··· Exercise passage ···

Recovering filenames with bad encoding

Question

I've been struggling with this problem for a while but working with encoding is so painful that I have to come to your smarter minds for some help.

In a trip I made to Ukraine a friend copied to my pen drive me some Ukrainian named files. However, as you might expect, in the process of copying to my computer the filenames became impossible to read rubbish, such as this:

Ôàíòîì

Well, I have strong reasons to believe that the original filenames were encoding using CP1251 (I know this because I manually checked encode tables and manage to translate correctly the name of the band). What apparently happened is that, in the process of copying, the CP1251 codes where maintained and the OS now just interprets them as Unicode codes.

I tried to "interpret" the codes in Python with the following script:

print u"Ôàíòîì".decode('cp1251')

It doesn't feel right though. The result is complete rubbish as well:

Г”Г ГГІГ®Г¬

If i do:

print repr(u"Ôàíòîì".decode('cp1251'))

··· Dataset ···

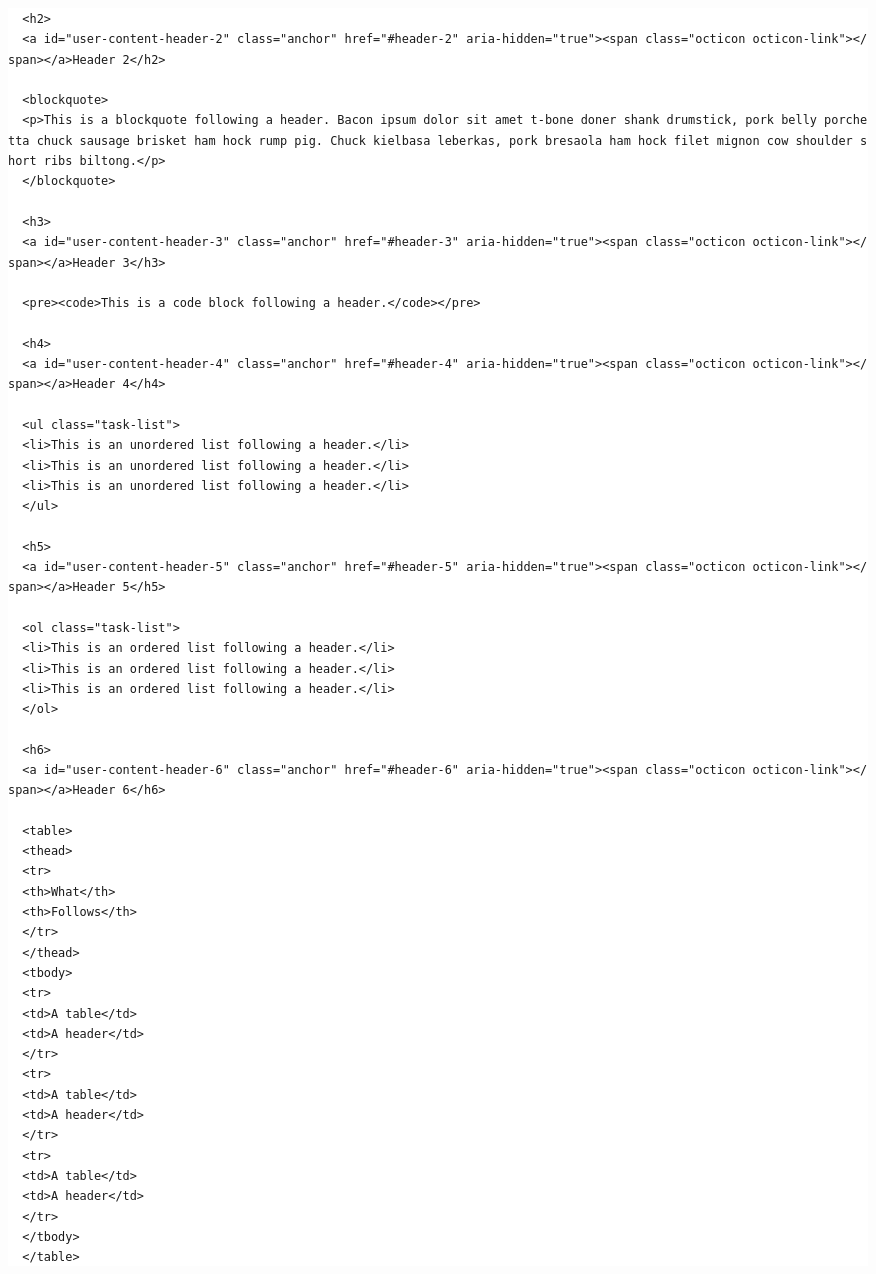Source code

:       <h2>
      <a id="user-content-header-2" class="anchor" href="#header-2" aria-hidden="true"><span class="octicon octicon-link"></span></a>Header 2</h2>

      <blockquote>
      <p>This is a blockquote following a header. Bacon ipsum dolor sit amet t-bone doner shank drumstick, pork belly porchetta chuck sausage brisket ham hock rump pig. Chuck kielbasa leberkas, pork bresaola ham hock filet mignon cow shoulder short ribs biltong.</p>
      </blockquote>

      <h3>
      <a id="user-content-header-3" class="anchor" href="#header-3" aria-hidden="true"><span class="octicon octicon-link"></span></a>Header 3</h3>

      <pre><code>This is a code block following a header.</code></pre>

      <h4>
      <a id="user-content-header-4" class="anchor" href="#header-4" aria-hidden="true"><span class="octicon octicon-link"></span></a>Header 4</h4>

      <ul class="task-list">
      <li>This is an unordered list following a header.</li>
      <li>This is an unordered list following a header.</li>
      <li>This is an unordered list following a header.</li>
      </ul>

      <h5>
      <a id="user-content-header-5" class="anchor" href="#header-5" aria-hidden="true"><span class="octicon octicon-link"></span></a>Header 5</h5>

      <ol class="task-list">
      <li>This is an ordered list following a header.</li>
      <li>This is an ordered list following a header.</li>
      <li>This is an ordered list following a header.</li>
      </ol>

      <h6>
      <a id="user-content-header-6" class="anchor" href="#header-6" aria-hidden="true"><span class="octicon octicon-link"></span></a>Header 6</h6>

      <table>
      <thead>
      <tr>
      <th>What</th>
      <th>Follows</th>
      </tr>
      </thead>
      <tbody>
      <tr>
      <td>A table</td>
      <td>A header</td>
      </tr>
      <tr>
      <td>A table</td>
      <td>A header</td>
      </tr>
      <tr>
      <td>A table</td>
      <td>A header</td>
      </tr>
      </tbody>
      </table>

···

→ **Parts of the exercise**:
[A] Reproduce word for word the passage of the filename-encoding thread between "Well, I have" and "as Unicode codes.", inclusive.
[B] Extend the filename-encoding thread, beginning immediately after its final line.
The data shown above were drawn from a separate source.

→ **Numbered answers**:
[A]
Well, I have strong reasons to believe that the original filenames were encoding using CP1251 (I know this because I manually checked encode tables and manage to translate correctly the name of the band). What apparently happened is that, in the process of copying, the CP1251 codes where maintained and the OS now just interprets them as Unicode codes.

[B]
I obtain:

u'\u0413\u201d\u0413\xa0\u0413\xad\u0413\u0406\u0413\xae\u0413\xac'

I found out that if I could get all the code points in Unicode and just offset them by 0x350 I would place them in the correct place for Ukrainian cyrillic. But I don't know how to do that and probably there is an answer which is more conceptually correct than this.

Any help would be greatly appreciated!

Edit: Here is an example of the correct translation

Ôàíòîì should translate to Фантом.

Ô 0x00D4 -> Ф 0x0424
à 0x00E0 -> а 0x0430
í 0x00ED -> н 0x043D
ò 0x00F2 -> т 0x0442
î 0x00EE -> о 0x043E
ì 0x00EC -> м 0x043C

As I stated before, there is an 0x0350 offset between the correct and wrong code points.

(ok, the files are music files... I guess you suspected that...)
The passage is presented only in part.